== Task ==
A word-for-word transcription of the records is required.

-------- Entries supplied --------

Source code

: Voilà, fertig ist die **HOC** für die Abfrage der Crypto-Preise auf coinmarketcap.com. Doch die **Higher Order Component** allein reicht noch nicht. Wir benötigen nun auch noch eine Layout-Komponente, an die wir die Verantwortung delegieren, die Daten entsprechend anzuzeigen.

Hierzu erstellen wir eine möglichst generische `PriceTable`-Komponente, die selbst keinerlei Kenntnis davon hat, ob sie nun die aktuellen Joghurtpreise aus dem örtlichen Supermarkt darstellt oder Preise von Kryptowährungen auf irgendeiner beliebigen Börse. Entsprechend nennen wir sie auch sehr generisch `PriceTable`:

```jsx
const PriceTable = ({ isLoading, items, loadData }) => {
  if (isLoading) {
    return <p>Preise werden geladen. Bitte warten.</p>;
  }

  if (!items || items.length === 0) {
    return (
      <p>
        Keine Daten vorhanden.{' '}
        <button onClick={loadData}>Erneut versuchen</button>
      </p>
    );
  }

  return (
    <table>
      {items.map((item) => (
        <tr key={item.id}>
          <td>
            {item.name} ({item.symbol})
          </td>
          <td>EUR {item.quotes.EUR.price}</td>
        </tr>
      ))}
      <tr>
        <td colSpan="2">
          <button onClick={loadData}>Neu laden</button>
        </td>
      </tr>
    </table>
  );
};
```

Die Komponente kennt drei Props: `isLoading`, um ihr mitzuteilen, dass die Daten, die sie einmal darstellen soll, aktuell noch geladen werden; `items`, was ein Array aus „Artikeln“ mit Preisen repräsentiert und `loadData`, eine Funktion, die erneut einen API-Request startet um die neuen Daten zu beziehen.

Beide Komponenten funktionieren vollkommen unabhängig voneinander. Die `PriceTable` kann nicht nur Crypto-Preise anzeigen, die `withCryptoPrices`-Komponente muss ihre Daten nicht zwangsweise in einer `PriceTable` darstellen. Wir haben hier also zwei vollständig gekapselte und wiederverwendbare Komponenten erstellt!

--------

== Worked solution ==
Source code

: Voilà, fertig ist die **HOC** für die Abfrage der Crypto-Preise auf coinmarketcap.com. Doch die **Higher Order Component** allein reicht noch nicht. Wir benötigen nun auch noch eine Layout-Komponente, an die wir die Verantwortung delegieren, die Daten entsprechend anzuzeigen.

Hierzu erstellen wir eine möglichst generische `PriceTable`-Komponente, die selbst keinerlei Kenntnis davon hat, ob sie nun die aktuellen Joghurtpreise aus dem örtlichen Supermarkt darstellt oder Preise von Kryptowährungen auf irgendeiner beliebigen Börse. Entsprechend nennen wir sie auch sehr generisch `PriceTable`:

```jsx
const PriceTable = ({ isLoading, items, loadData }) => {
  if (isLoading) {
    return <p>Preise werden geladen. Bitte warten.</p>;
  }

  if (!items || items.length === 0) {
    return (
      <p>
        Keine Daten vorhanden.{' '}
        <button onClick={loadData}>Erneut versuchen</button>
      </p>
    );
  }

  return (
    <table>
      {items.map((item) => (
        <tr key={item.id}>
          <td>
            {item.name} ({item.symbol})
          </td>
          <td>EUR {item.quotes.EUR.price}</td>
        </tr>
      ))}
      <tr>
        <td colSpan="2">
          <button onClick={loadData}>Neu laden</button>
        </td>
      </tr>
    </table>
  );
};
```

Die Komponente kennt drei Props: `isLoading`, um ihr mitzuteilen, dass die Daten, die sie einmal darstellen soll, aktuell noch geladen werden; `items`, was ein Array aus „Artikeln“ mit Preisen repräsentiert und `loadData`, eine Funktion, die erneut einen API-Request startet um die neuen Daten zu beziehen.

Beide Komponenten funktionieren vollkommen unabhängig voneinander. Die `PriceTable` kann nicht nur Crypto-Preise anzeigen, die `withCryptoPrices`-Komponente muss ihre Daten nicht zwangsweise in einer `PriceTable` darstellen. Wir haben hier also zwei vollständig gekapselte und wiederverwendbare Komponenten erstellt!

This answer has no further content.